Романтизм, так часто неверно понимаемый, есть, в сущности говоря, — и таково правильное его понимание, если рассматривать его только с воинствующей стороны, — либерализм в литературе. Эта истина усвоена почти всеми здравомыслящими людьми, а их немало; и скоро, — ибо дело далеко уже подвинулось вперед, — либерализм в литературе будет не менее популярен, чем либерализм в политике. Свобода искусства, свобода общества — вот та двойная цель, к которой должны единодушно стремиться все последовательные и логично мыслящие умы; вот то двойное знамя, под которым объединяется, за исключением очень немногих людей (они еще поймут), вся нынешняя молодежь, такая стойкая и терпеливая; а вместе с нею — возглавляя ее — и весь цвет предшествовавшего нам поколения, все эти мудрые старики, признавшие, — когда прошел первый момент недоверия и ознакомления, — что то, что делают их сыновья, есть следствие того, что некогда делали они сами, и что литературная свобода — дочь свободы политической. Этот принцип есть принцип века, и он восторжествует.

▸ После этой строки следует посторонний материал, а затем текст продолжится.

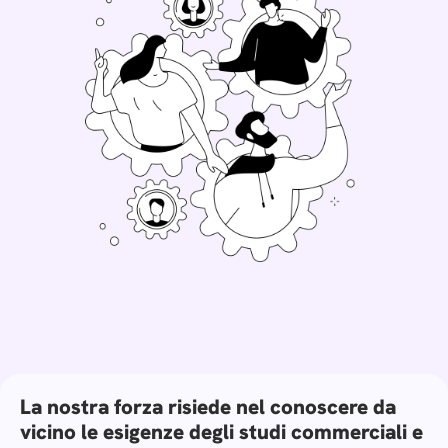
La nostra forza risiede nel conoscere da
vicino le esigenze degli studi commerciali e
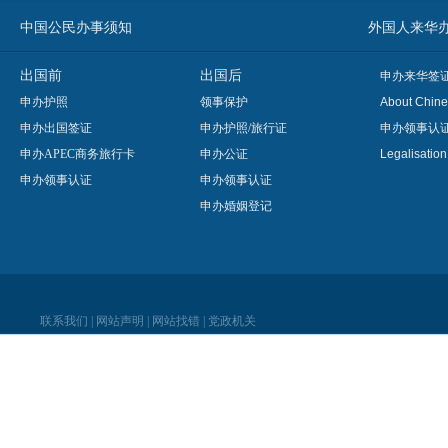
中国公民办事须知
外国人来华办事须知
出国前
出国后
申办来华签
申办护照
领事保护
About Chine
申办出国签证
申办护照/旅行证
申办领事认
申办APEC商务旅行卡
申办公证
Legalisatio
申办领事认证
申办领事认证
申办婚姻登记
联系我们
|
网站声明
|
网站找错
|
党政机关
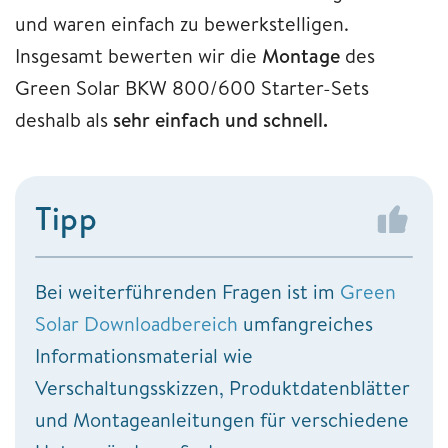
und waren einfach zu bewerkstelligen.
Insgesamt bewerten wir die
Montage
des
Green Solar BKW 800/600 Starter-Sets
deshalb als
sehr einfach und schnell.
Tipp
Bei weiterführenden Fragen ist im
Green
Solar Downloadbereich
umfangreiches
Informationsmaterial wie
Verschaltungsskizzen, Produktdatenblätter
und Montageanleitungen für verschiedene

Сколько бы ни объединялись разные ультраконсерваторы — классики и монархисты — в своем стремлении целиком восстановить старый режим как в обществе, так и в литературе, всякий прогресс в стране, всякий успех в развитии умов, всякий шаг свободы будут опрокидывать их сооружения. И в конечном итоге их сопротивление окажется полезным. В революции всякое движение есть движение вперед. Истина и свобода обладают тем удивительным свойством, что все совершаемое как для них, так и против них одинаково служит им на пользу. После стольких подвигов, совершенных нашими отцами на наших глазах, мы освободились от старой социальной формы; как же нам не освободиться и от старой поэтической формы? Новому народу нужно новое искусство. Отдавая дань восхищения литературе эпохи Людовика XIV, так хорошо приноровленной к его монархии, нынешняя Франция, Франция XIX века, которой Мирабо дал свободу,[2] а Наполеон — могущество, сумеет, конечно, создать свою собственную, особую национальную литературу».[3]

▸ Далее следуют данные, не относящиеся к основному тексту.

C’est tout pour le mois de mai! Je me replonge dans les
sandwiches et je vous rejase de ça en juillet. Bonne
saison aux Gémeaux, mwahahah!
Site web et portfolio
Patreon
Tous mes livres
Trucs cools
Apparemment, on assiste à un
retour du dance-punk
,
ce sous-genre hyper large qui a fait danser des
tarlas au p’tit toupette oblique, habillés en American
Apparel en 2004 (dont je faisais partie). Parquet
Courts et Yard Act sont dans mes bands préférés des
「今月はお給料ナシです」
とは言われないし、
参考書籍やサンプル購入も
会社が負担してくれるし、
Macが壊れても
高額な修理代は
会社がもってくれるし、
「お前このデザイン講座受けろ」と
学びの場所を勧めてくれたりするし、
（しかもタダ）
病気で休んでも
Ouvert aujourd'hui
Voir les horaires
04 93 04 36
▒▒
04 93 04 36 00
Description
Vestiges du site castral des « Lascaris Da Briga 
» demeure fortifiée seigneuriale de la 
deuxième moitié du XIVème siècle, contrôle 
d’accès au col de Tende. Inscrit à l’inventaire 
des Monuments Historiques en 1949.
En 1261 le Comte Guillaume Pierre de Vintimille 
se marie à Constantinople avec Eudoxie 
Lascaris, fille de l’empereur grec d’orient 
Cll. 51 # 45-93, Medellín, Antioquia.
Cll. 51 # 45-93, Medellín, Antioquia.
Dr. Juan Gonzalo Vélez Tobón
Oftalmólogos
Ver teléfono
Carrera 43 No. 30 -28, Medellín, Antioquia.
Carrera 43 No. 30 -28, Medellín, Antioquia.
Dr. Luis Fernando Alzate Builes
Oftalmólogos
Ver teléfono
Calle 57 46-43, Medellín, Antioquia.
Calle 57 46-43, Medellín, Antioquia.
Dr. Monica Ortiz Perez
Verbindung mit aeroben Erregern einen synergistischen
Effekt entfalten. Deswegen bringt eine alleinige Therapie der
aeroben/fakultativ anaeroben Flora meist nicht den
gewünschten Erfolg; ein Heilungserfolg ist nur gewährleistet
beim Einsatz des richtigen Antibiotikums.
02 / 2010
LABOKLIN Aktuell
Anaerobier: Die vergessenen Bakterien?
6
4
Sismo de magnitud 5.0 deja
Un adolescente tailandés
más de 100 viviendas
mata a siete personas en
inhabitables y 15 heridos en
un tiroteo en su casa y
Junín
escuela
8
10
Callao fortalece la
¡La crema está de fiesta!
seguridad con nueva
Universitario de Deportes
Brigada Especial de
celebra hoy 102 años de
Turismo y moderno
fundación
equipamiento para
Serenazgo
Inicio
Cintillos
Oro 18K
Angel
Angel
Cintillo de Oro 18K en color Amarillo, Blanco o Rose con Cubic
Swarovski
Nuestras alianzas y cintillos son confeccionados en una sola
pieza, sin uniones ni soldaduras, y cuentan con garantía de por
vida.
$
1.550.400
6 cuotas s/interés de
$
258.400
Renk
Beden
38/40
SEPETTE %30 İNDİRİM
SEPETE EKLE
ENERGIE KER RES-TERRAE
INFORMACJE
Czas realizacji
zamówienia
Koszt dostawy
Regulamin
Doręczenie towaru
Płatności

Да простят автору этой драмы, что он цитирует самого себя; его слова так слабо запечатлеваются в умах, что ему часто нужно повторять их. Впрочем, в наши дни, может быть, и уместно снова предложить вниманию читателей эти две воспроизведенные выше страницы. Не потому, чтобы эта драма сколько-нибудь заслуживала прекрасное наименование нового искусства или новой поэзии, вовсе нет; но потому, что принцип свободы в литературе сделал сейчас шаг вперед; потому, что сейчас совершился прогресс, не в искусстве, — эта драма — вещь слишком незначительная, — но в публике, потому что, по крайней мере в этом отношении, осуществилась сейчас часть предсказаний, которые автор дерзнул сделать выше.

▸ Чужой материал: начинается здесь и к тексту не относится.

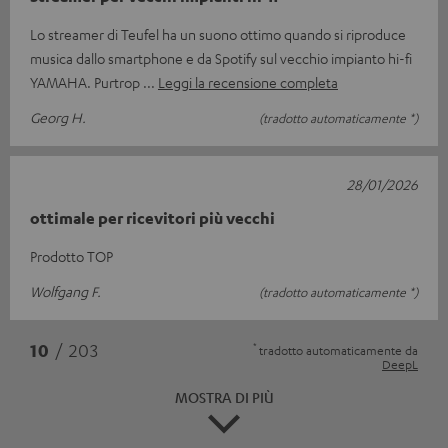
Lo streamer di Teufel ha un suono ottimo quando si riproduce
musica dallo smartphone e da Spotify sul vecchio impianto hi-fi
YAMAHA. Purtrop
Leggi la recensione completa
Georg H.
(tradotto automaticamente *)
28/01/2026
ottimale per ricevitori più vecchi
Prodotto TOP
Wolfgang F.
(tradotto automaticamente *)
*
10
/ 203
tradotto automaticamente da
DeepL
MOSTRA DI PIÙ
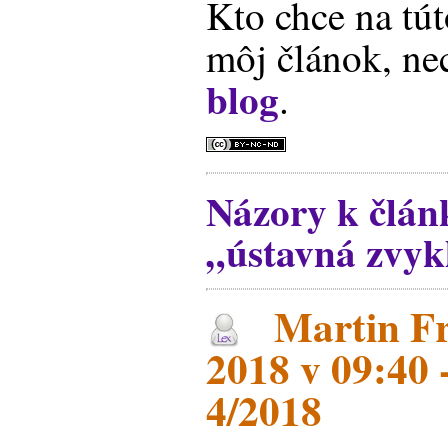
Kto chce na tút
môj článok, ne
blog
.
Názory k člán
„ústavná zvyk
Martin Fri
2018 v 09:40 
4/2018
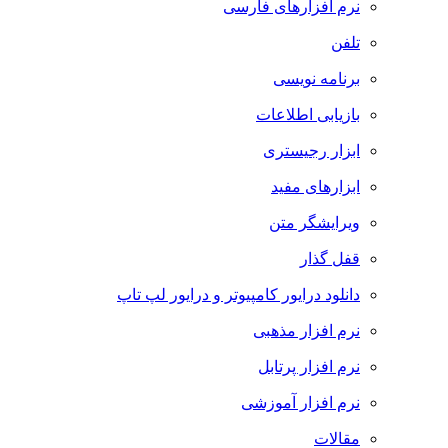
نرم افزارهای فارسی
تلفن
برنامه نویسی
بازیابی اطلاعات
ابزار رجیستری
ابزارهای مفید
ویرایشگر متن
قفل گذار
دانلود درایور کامپیوتر و درایور لپ تاپ
نرم افزار مذهبی
نرم افزار پرتابل
نرم افزار آموزشی
مقالات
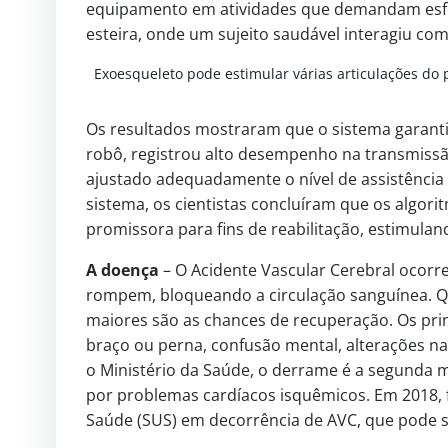
equipamento em atividades que demandam esfo
esteira, onde um sujeito saudável interagiu co
Exoesqueleto pode estimular várias articulações do
Os resultados mostraram que o sistema garanti
robô, registrou alto desempenho na transmissão
ajustado adequadamente o nível de assistência 
sistema, os cientistas concluíram que os algo
promissora para fins de reabilitação, estimul
A doença
– O Acidente Vascular Cerebral ocor
rompem, bloqueando a circulação sanguínea. Qu
maiores são as chances de recuperação. Os pri
braço ou perna, confusão mental, alterações na f
o Ministério da Saúde, o derrame é a segunda m
por problemas cardíacos isquêmicos. Em 2018, 
Saúde (SUS) em decorrência de AVC, que pode s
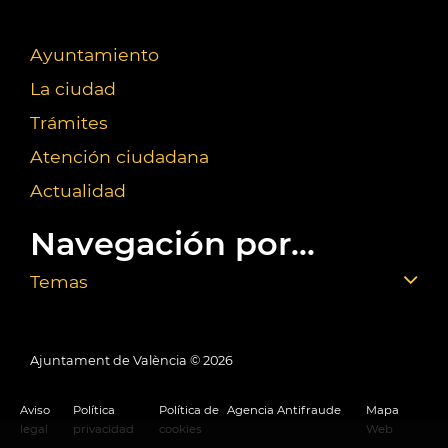
Ayuntamiento
La ciudad
Trámites
Atención ciudadana
Actualidad
Navegación por...
Temas
Ajuntament de València ©
2026
Aviso
Política
Política de
Agencia Antifraude
Mapa
legal
privacidad
cookies
Web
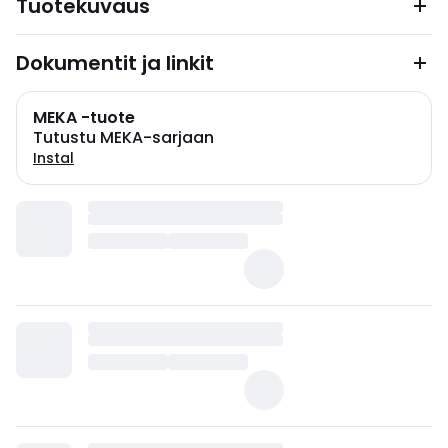
Tuotekuvaus
Dokumentit ja linkit
MEKA -tuote
Tutustu MEKA-sarjaan
Instal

Было в самом деле рискованно так внезапно переменить аудиторию, вынести на сцену искания, доверявшиеся до сих пор только бумаге, которая все терпит; публика, читающая книги, очень отличается от публики, посещающей спектакли, и можно было опасаться, что вторая отвергнет то, что приняла первая. Этого не случилось. Принцип литературной свободы, уже понятый читающим и мыслящим миром, был в столь же полной мере усвоен огромной, жадной только до впечатлений искусства толпой, наводняющей каждый вечер театры Парижа. Этот громкий и мощный голос народа, напоминающий глас божий, повелевает впредь, чтобы у поэзии был тот же девиз, что и у политики: терпимость и свобода.